Наиболее распространены и известны, альфа-( a ), бета-( β ) и гамма-( γ ) ЦД, молекулы которых состоят из 6, 7 и 8 остатков D-глюкопиранозы, связанных a -1→4-D связями. При действии ЦГТазы на крахмал в реакционной смеси одновременно образуются и накапливаются все три гомолога, ингибирующие действие фермента.

В зависимости от того, какой продукт доминирует в продуктах конверсии, различают ( a )-, ( β )- и ( γ )-ЦГТазы, природа которых в свою очередь зависит от генетическо-видовых особенностей штамма-продуцента.

Не смотря на об илие публикаций о выделении новых бактерий, способных к синтезу ЦГТаз, накопленный материал зачастую оторван от современных таксономических описаний, названия изолятов бактерий не соответствуют действительности, а сами публикации фактически лишены смысла. Филогенетически изучены лишь единичные штаммы аэробных спорообразующих бактерий, таких как Paenibacillus macerans [2], P.illinoisensis [10], P.graminis [19], P.stellifer [17], P. campinasensis [20], Bacillus agaradhaerens [14]. Единичные продуценты позиционированы на физиологобиохимическом уровне на уровне родов Klebsiella [9].

Несмотря на перечисленные факты, даже в последних обзорах [16, 18], посвященных сравнительному описанию продуцентов ЦД, в качестве основной родовой группы продолжает фигурировать род Bacillus, Cohn 1872.

Практически не имеется работ, в которых бы в рамках одной лаборатории проводилось сравнение свойств нескольких ЦГТаз бактерий различных видовых групп, прошедших филогенетическую идентификацию. Целью настоящего исследования является восполнение пробелов в данной тематике.

МАТЕРИАЛ И МЕТОДЫ

В работе использовали лиофильно высушенные препараты циклодекстринглюканотрансфераз продуцентов из коллекции лаборатории прикладной микробиологии Института биологии УНЦ РАН: Paenibacillus ehimensis ВКМB-2680D (IB-739), P.illinoisensis IB-1087, P.campinasensis IB-417, P.macerans IB-14 (IB-1053).

Выращивание бактерий Paenibacillus ehimensis осуществляли в 250 мл качалочных колбах содержащих 50 мл среды, при скорости 180 об/мин при 37÷39⁰С в течение 68÷72 ч, на среде, содержащей (в граммах): крахмал – 10,0; пептон – 4,0; дрожжевой экстракт – 5,0; КH 2 PO 4 – 1,0; СaСО 3 – 1,0; дистиллированную воду до 1000 мл, при стартовых рН 7,0-7,2.

Наработку ЦГТазы P.illinoisensis IB-1087 проводили в вышеописанных условиях на среде K1, содержащей (в граммах): крахмал – 10,0; пептон – 5,0; дрожжевой экстракт – 5,0; КH 2 PO 4 – 2,0; Na 2 HPO 4 – 2,0; дистиллированную воду до 1000 мл, при стартовых рН 7,2^7,4.

Наработку ЦГТазы P.campinasensis IB-417 проводили на среде К1 с добавлением 0,8÷1,0% Na₂CO₃, при стартовых рН 9,2^9,8.
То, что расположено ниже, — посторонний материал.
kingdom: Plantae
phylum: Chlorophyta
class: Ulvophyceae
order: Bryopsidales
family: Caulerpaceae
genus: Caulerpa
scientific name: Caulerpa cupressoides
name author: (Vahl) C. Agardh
Наработку препарата ЦГТазы P.macerans IB-I4 проводили на среде, содержащей (в граммах): крахмал – 10,0; пептон – 3,0; дрожжевой экстракт – 3,0; кукурузный экстракт – 3,0; (NH 4 ) 2 SO 4 – 0,2; CaCO 3 – 1,0; дистиллированную воду до 1000 мл, при стартовых рН 7,4^7,8.

ЦГТазную активность растворов и препаратов измеряли фенолфталеиновым методом [3], используя для разбавления фермента 50 мМ ацетатный буфер рН 6,0÷6,1, содержащий 10 мМ CaCl 2 . За 1 единицу активности принимали количество ЦГТазы, катализирующее образование 1 мкМ в -ЦД в течение 1 мин при 40 0 С.

Для выделения ЦГТазы из культуральной жидкости бактериальные клетки отделяли центрифугированием при 6000 мин-1 в течение 30 мин, фильтрат культуральной жидкости концентрировали методом ультрафильтрации на полых волокнах ВПУ-50. Для получения сухого не очищенного препарата концентрат подвергали лиофильной сушке в аппарате «ИНЕЙ-6».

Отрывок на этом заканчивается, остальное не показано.